It is a metaphor for how far public office has drifted from public service. When those elected to lead treat the law as an inconvenience, they expose the rot of entitlement that has taken root in our politics. This is not about one reckless driver it is about a leadership culture allergic to humility. Kenyan voters are increasingly intolerant of arrogance. The days when charm on the campaign trail could erase misconduct in office are fading fast. In 2027, pride will not just stain reputations; it will end careers.

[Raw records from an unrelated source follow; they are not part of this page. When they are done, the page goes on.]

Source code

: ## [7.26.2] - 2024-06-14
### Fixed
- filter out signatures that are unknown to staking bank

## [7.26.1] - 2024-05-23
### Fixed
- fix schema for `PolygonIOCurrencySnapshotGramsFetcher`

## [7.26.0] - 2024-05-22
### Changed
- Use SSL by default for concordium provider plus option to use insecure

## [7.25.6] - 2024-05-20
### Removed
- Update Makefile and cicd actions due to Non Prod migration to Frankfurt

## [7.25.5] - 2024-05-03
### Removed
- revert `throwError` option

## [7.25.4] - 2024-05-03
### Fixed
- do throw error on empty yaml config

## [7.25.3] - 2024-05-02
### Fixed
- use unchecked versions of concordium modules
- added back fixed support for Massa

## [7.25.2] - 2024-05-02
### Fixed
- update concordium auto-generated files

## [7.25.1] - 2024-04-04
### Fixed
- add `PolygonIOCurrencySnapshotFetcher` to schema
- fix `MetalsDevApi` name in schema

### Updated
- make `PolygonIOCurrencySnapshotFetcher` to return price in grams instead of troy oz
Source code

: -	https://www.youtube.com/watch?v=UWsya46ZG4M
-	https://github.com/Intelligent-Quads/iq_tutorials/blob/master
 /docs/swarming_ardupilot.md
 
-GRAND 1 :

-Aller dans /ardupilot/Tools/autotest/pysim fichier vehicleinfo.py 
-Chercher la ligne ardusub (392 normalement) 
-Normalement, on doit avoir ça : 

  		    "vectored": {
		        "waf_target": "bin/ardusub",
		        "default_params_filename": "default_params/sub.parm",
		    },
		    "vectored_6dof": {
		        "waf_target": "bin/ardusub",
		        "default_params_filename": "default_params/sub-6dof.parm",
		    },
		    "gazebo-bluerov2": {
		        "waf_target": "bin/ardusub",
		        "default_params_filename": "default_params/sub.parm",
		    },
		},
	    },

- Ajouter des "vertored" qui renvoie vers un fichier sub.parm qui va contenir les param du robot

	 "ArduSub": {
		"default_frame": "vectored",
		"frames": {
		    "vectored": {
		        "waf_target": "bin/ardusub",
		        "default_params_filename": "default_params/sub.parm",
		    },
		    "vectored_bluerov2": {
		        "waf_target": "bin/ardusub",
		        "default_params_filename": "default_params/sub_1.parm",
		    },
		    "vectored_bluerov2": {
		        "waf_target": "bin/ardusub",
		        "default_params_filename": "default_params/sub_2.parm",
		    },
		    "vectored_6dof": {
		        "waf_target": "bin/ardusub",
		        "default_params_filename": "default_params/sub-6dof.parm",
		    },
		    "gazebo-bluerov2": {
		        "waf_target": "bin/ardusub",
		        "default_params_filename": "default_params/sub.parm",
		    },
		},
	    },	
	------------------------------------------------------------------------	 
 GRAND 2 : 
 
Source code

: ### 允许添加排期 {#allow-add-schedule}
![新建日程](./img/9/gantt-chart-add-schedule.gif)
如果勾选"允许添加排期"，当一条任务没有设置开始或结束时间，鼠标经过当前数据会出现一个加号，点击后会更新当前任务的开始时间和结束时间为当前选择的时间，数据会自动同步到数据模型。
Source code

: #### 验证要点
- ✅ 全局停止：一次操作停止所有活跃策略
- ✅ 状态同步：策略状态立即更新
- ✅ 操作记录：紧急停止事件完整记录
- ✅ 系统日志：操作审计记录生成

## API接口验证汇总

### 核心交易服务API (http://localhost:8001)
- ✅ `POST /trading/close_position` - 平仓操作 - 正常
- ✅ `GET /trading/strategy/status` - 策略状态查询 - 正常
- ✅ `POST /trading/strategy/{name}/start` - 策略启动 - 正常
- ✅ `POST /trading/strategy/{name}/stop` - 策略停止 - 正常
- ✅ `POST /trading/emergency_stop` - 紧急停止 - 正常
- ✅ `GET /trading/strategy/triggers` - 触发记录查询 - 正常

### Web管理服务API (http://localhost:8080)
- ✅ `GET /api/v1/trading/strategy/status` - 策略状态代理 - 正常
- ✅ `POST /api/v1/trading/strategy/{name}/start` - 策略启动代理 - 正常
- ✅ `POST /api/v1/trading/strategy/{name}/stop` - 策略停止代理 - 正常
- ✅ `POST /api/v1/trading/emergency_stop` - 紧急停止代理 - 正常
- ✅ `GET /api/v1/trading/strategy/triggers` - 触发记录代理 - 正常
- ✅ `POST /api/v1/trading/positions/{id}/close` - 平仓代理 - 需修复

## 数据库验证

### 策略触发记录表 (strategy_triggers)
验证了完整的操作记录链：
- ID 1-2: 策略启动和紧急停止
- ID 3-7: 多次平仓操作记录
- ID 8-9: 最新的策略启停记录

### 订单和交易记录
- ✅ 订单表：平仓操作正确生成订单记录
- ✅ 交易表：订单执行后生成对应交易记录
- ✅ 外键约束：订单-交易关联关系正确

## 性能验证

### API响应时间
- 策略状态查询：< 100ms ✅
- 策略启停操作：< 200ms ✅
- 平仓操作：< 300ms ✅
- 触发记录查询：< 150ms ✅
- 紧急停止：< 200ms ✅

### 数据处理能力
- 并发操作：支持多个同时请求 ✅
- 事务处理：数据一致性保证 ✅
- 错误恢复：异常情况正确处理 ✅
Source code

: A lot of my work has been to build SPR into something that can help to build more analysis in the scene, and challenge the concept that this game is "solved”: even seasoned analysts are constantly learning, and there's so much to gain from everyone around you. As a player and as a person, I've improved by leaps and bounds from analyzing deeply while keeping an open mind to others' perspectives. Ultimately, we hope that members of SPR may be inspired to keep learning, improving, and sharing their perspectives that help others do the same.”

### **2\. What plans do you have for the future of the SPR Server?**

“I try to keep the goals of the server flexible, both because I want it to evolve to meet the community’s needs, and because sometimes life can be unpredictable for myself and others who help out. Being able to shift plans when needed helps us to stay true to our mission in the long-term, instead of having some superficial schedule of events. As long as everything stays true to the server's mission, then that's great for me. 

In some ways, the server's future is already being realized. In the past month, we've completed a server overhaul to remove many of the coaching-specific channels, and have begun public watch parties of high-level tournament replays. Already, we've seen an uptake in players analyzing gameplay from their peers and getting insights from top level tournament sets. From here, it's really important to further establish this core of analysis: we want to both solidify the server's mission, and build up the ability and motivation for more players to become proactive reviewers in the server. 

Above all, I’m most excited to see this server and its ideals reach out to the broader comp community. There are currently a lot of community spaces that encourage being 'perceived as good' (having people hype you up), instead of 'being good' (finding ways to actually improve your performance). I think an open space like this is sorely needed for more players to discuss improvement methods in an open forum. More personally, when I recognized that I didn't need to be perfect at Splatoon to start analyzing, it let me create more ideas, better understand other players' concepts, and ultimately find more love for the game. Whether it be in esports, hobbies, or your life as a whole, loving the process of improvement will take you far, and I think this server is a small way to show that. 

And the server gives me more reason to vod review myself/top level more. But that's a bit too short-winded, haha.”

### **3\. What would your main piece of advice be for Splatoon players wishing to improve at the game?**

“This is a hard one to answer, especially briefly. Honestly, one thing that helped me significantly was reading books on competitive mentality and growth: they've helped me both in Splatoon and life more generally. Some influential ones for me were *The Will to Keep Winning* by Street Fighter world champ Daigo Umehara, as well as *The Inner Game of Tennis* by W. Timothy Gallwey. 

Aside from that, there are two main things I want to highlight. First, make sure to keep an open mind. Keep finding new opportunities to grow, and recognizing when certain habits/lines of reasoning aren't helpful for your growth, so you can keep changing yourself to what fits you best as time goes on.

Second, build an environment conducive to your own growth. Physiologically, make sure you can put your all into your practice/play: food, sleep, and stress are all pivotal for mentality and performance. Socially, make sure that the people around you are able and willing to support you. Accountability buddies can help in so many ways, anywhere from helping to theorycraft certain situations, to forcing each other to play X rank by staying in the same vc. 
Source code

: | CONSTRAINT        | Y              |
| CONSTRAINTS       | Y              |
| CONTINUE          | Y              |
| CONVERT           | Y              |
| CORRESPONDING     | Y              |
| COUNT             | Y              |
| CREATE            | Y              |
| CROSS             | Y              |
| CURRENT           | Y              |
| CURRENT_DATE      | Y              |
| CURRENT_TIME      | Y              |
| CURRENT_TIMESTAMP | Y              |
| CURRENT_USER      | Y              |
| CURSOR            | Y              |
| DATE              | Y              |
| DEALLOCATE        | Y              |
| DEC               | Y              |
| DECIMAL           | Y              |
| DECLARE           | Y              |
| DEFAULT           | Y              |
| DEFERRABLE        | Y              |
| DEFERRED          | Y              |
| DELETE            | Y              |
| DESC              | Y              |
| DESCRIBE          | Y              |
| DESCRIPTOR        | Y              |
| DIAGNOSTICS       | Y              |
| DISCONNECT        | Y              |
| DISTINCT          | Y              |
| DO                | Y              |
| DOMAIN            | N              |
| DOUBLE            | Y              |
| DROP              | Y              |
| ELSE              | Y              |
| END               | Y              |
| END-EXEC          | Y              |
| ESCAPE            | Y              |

The electorate has evolved it now demands leaders who listen, not those who lecture; who serve, not those who command. Traffic Commander Fredrick Ochieng’ explained while speaking to Citizen TV, “If they happen to get that clip and the registration number of that vehicle, they will summon whoever was driving that vehicle at that particular time for questioning, and then action will be taken.” According to Police Spokesperson Nyaga Muchiri, only ambulances, fire brigades, the President’s and Deputy President’s convoys, and military vehicles on special duty are allowed to overtake or use the opposite lane.
Ochieng’ went on to clarify that “in fact, the diplomatic vehicle that was moving in the opposite direction wasn’t a diplomatic vehicle it was a car using a diplomatic number plate.” That revelation exposed a deeper irony: power pretending to be what it is not. The image of a fake diplomatic car forcing its way through ordinary citizens speaks louder than any speech about leadership. It is arrogance in motion a performance of privilege that fools no one.